Among the records below, find each line containing the word "span" and copy it.

'''

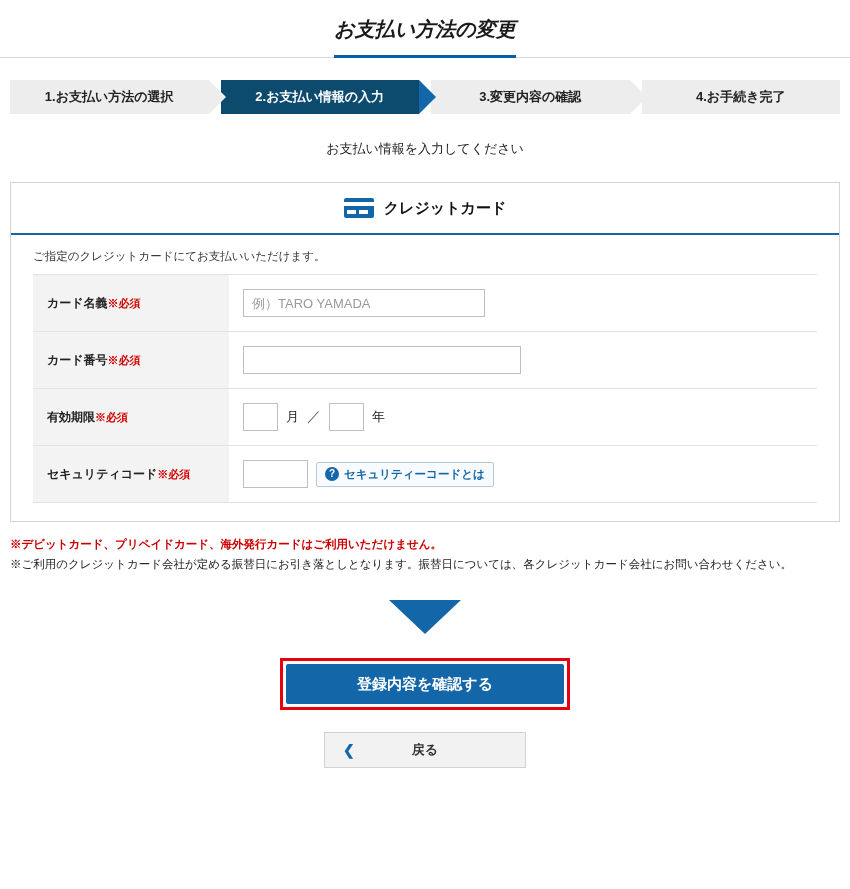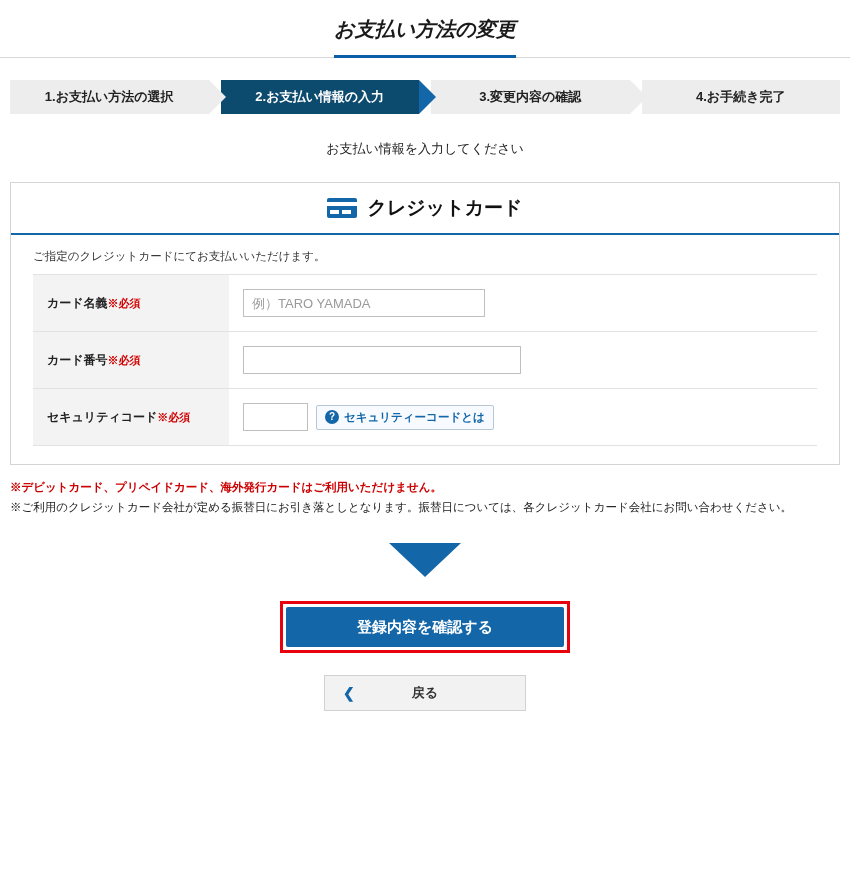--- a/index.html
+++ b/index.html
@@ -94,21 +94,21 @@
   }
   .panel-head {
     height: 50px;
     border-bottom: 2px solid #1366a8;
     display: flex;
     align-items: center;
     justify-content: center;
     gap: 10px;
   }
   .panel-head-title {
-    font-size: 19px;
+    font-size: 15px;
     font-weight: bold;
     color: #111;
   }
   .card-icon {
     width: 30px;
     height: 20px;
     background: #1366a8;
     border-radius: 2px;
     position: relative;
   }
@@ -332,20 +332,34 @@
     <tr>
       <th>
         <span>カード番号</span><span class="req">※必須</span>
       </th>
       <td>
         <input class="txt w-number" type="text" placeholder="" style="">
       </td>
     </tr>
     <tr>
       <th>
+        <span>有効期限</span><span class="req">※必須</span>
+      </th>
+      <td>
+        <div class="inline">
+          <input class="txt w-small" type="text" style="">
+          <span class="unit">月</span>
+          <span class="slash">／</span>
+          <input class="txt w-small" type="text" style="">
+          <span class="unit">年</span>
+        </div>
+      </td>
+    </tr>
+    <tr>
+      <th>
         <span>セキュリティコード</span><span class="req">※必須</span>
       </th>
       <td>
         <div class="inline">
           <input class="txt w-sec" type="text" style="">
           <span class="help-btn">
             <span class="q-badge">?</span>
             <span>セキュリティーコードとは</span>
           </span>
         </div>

'''

Response area —
         <span>カード番号</span><span class="req">※必須</span>
+        <span>有効期限</span><span class="req">※必須</span>
+          <span class="unit">月</span>
+          <span class="slash">／</span>
+          <span class="unit">年</span>
         <span>セキュリティコード</span><span class="req">※必須</span>
           <span class="help-btn">
             <span class="q-badge">?</span>
             <span>セキュリティーコードとは</span>
           </span>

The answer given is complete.